Displaced Neutrino Jets at the LHeC

TL;DR

This paper proposes a novel method to detect light right-handed neutrinos at the LHeC by leveraging leptoquark decay, resulting in a distinctive displaced fat jet signature, and demonstrates enhanced detection prospects with a positron beam.

Contribution

It introduces a new production mechanism for right-handed neutrinos via leptoquark decay, enabling detection independent of neutrino mixing suppression.

Findings

Displaced fat jet signature can be effectively identified using energy and track ratio variables.

Positron beam significantly improves the detection prospects of the RHN signature.

Long-lived, boosted RHNs produce collimated decay products distinguishable from background.

Abstract

Extending the Standard Model with right-handed neutrinos (RHNs) is well motivated by the observation of neutrino oscillations.
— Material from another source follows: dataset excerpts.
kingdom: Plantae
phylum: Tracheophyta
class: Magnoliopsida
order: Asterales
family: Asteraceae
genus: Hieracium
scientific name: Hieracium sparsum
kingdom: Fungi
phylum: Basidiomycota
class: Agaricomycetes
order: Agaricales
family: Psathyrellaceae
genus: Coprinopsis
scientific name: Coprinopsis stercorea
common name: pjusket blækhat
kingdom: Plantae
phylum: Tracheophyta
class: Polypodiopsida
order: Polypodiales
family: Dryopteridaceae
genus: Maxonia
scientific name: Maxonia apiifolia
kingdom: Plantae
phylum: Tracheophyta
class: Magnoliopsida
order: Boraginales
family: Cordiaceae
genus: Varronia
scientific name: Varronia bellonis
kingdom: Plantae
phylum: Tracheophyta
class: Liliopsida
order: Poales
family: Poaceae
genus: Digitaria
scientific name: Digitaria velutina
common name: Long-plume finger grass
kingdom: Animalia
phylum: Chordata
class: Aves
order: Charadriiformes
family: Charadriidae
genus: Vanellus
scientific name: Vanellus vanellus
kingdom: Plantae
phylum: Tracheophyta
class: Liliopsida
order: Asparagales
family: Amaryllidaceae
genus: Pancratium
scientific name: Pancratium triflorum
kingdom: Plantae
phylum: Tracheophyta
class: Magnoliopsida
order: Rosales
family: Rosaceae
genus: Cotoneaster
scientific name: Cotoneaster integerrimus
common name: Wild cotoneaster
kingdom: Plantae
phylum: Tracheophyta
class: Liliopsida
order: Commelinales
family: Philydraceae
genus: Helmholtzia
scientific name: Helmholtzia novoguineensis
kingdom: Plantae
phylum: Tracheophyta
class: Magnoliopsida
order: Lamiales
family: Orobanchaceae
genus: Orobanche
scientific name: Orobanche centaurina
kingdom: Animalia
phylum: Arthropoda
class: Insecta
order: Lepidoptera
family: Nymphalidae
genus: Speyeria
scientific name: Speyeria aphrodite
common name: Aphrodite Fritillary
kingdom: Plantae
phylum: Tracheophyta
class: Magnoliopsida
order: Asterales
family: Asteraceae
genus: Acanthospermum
In the type-I seesaw model, the RHNs interact with the SM particles via tiny mixings with the active neutrinos, which makes their discovery in the laboratory, and in particular at collider experiments in general challenging. In this work we instead consider an extension of the type-I seesaw model with the addition of a leptoquark (LQ), and employ a non-minimal production mechanism of the RHN via LQ decay, which is unsuppressed by neutrino mixing. We focus on relatively light RHN with mass $\mathcal{O}(10)$ GeV and LQ with mass 1.0 TeV, and explore the discovery prospect of the RHN at the proposed Large Hadron electron Collider. In the considered mass range and with the given interaction strength, the RHN is long lived and, due to it stemming from the LQ decay, it is also heavily boosted, resulting in collimated decay products. The unique signature under investigation is thus a displaced fat jet. We use kinematic variables to separate signal from background, and demonstrate that the ratio variables with respect to energy/number of displaced and prompt tracks are useful handles in the identification of displaced decays of the RHN. We also show that employing a positron beam provides order of magnitude enhancement in the detection prospect of this signature.